More than anything else, the writer of Psalm 8 tells us, invites us, begs us, urges us to behold the flashiness of God. Perhaps it was David who wrote the psalm in his mind as he stood out in the middle of a green pasture somewhere herding sheep over the lush Galilean countryside. Perhaps the Psalm writer was someone else; some unknown, unnamed person who remembered the stories told to them by their parents and grandparents. Stories about a God who plunged into the chaos that blurred the beginning of time and separated the heavens from the earth, giving light and life to human beings and plants and animals. Then at each stage along the way, God stopped and stepped back and looked around and offered one of history’s more profound understatements…”this is good.”
Whoever write Psalm 8 had profound respect and admiration for the goodness of God poured out in colors and shapes and textures and sights and sounds and smells all around us. Standing in the midst of God’s bright and dazzling creation, the Psalm writer gave voice to the kind of praise that somehow seems like the only appropriate and humble response one can offer in the presence of the world’s beauty.
But the amazing and wonderful thing about Psalm 8 is that it doesn’t just give praise to God. It also gives praise to humanity.

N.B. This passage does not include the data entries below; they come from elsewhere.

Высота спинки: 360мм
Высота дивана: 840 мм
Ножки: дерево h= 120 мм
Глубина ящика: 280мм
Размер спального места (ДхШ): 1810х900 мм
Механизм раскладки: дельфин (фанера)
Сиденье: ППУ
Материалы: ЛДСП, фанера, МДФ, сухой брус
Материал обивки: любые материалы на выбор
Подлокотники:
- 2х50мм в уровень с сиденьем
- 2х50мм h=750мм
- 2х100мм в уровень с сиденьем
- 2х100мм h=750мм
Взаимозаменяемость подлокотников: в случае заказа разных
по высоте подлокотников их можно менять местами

While addressing God the Psalm writer offers us the assurance that we have been made only a “little lower than God, and we have been crowned by God with glory and honor.” Moreover, God has “given us dominion over the works of God’s hands…the sheep and the oxen and the beasts of the field and the birds of the air, and the fish of the sea.”
When God made trees and flowers, God said, “this is good.” When God made horses and dogs and lions and whales, God said, “this too is good.” And then the time came for God to make human beings and when God was done, God said, “this is very good.” Yes, you and I, we are made in God’s image, created by God and created for God.
So the next time you stop along the highway or lie down in the yard and look up at the stars, spend a few moments reveling in the flashiness of god’s creation. Giving praise and thanks for God whose name and whose deeds are majestic in all the earth.
And then when you finish speaking and singing your praises, take another moment and listen quietly. Because the wondrous God of the universe will be looking back in your direction. Giving thanks and praise for each one of you. We are God’s children…the flashiest achievement in all of creation. Amen.